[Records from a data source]

┌──

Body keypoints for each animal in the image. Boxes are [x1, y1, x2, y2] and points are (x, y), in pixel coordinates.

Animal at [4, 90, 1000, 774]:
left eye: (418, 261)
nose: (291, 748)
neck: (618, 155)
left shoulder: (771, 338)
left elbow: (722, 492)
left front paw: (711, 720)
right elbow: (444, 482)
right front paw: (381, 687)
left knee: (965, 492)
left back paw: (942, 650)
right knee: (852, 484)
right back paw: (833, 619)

└──
┌──

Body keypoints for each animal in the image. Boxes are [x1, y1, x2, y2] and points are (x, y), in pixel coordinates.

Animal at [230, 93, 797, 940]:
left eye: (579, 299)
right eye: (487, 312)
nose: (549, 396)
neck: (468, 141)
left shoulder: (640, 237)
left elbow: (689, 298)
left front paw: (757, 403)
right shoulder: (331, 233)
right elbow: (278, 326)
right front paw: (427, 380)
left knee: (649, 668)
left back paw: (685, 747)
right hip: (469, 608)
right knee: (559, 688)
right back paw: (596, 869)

└──

Activity. Retype exactly, and only, the lines above from the one where "right eye: (487, 312)" occurs up to and including the one where "right back paw: (596, 869)" occurs.

Task solution.
right eye: (487, 312)
nose: (549, 396)
neck: (468, 141)
left shoulder: (640, 237)
left elbow: (689, 298)
left front paw: (757, 403)
right shoulder: (331, 233)
right elbow: (278, 326)
right front paw: (427, 380)
left knee: (649, 668)
left back paw: (685, 747)
right hip: (469, 608)
right knee: (559, 688)
right back paw: (596, 869)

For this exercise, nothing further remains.